◆ **Text passage**:

———

Sometimes I think men are about changing the outer world while women are about changing on the inside to find the magic in what is.

I feel art is a feminine activity…. it lets people transform by seeing beauty in new things. To step outside the judgments which cage their perceptions. Art that simply caters to current tastes dulls the senses like being hooked up to a masturbation machine. Artists have to follow their own muse oblivious to the taste of the people.

The point is not to please nor to shock. But to deliver a fresh stream of water that people can choose to align their psyche with should they need it. The fresh input allows inner things to reconfigure and helps flush out the gunk.

It’s the same with thoughts. Fresh perspectives have value, even if you don’t happen to need that perspective at the moment. At least it will be there offering you a mental alternative should you ever get stuck in the future.

Whether songs are good or bad and perspectives right or wrong seems besides the point. They are crayons you can add to your crayon box just in case. A color you dislike now may appeal in the future.

I’m saying all this because I want to write about hillbillies and am bracing myself for the backlash. I have yet to recover my nerve from when people attacked me for writing about poor people. It doesn’t matter that I was praising poor people & pointing out that they might be fairies in disguise. In fact people seemed angry that I wasn’t describing the poor as miserable beings leading a pointless existence.

I internalized these attacks to where I became afraid to see my own experience of poverty in a magical light. I wish I could return to that lens though. It made me feel safe and uplifted.

———

◆ **Tasks to carry out**:
1. List every group of people that the essay on art and perspective names.
2. In the essay on art and perspective, what subject does the writer want to write about?
3. Transcribe the essay on art and perspective from "The point is" up to and including "stuck in the future.".

◆ **The data**:
———

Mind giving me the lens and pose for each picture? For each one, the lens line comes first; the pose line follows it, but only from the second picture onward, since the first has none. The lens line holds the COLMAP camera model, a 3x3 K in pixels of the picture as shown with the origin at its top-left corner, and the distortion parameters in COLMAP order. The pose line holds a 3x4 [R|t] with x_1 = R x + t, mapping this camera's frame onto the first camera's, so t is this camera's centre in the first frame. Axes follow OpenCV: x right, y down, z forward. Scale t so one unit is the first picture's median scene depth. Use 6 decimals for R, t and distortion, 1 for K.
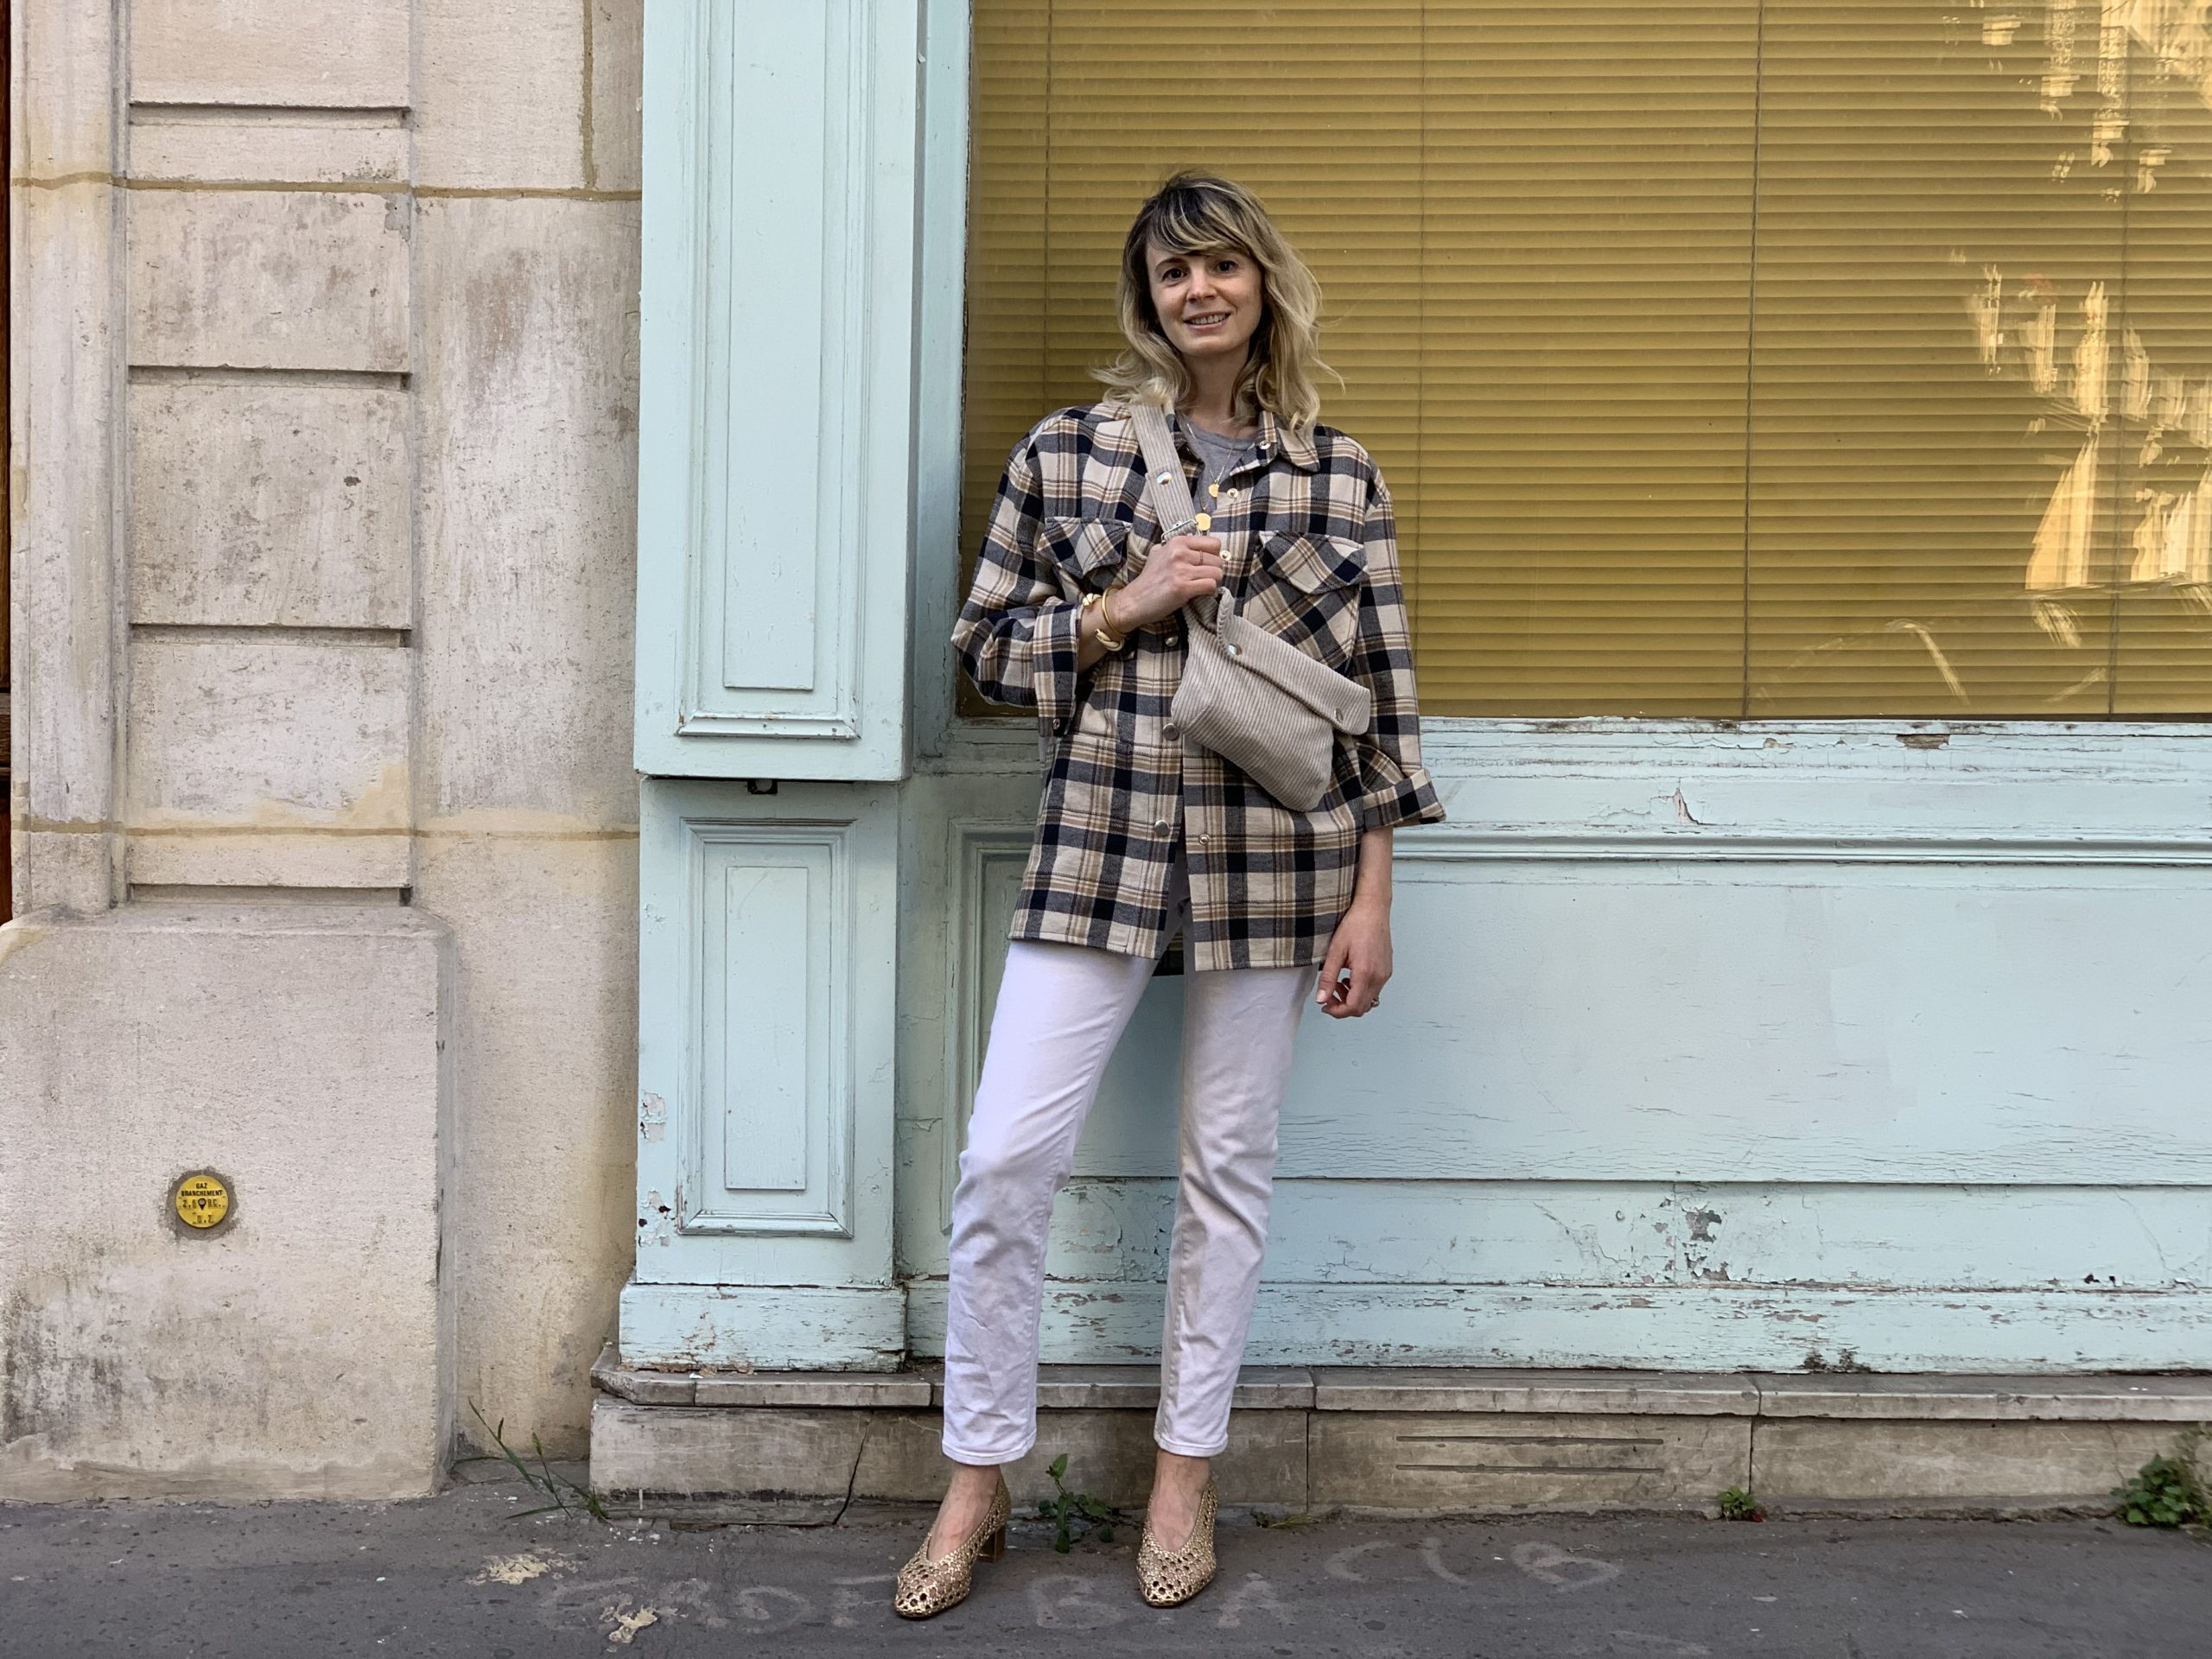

———

◆ **Results for each task**:
1. Men, women, artists, hillbillies, poor people

2. Hillbillies.

3.
The point is not to please nor to shock. But to deliver a fresh stream of water that people can choose to align their psyche with should they need it. The fresh input allows inner things to reconfigure and helps flush out the gunk.

It’s the same with thoughts. Fresh perspectives have value, even if you don’t happen to need that perspective at the moment. At least it will be there offering you a mental alternative should you ever get stuck in the future.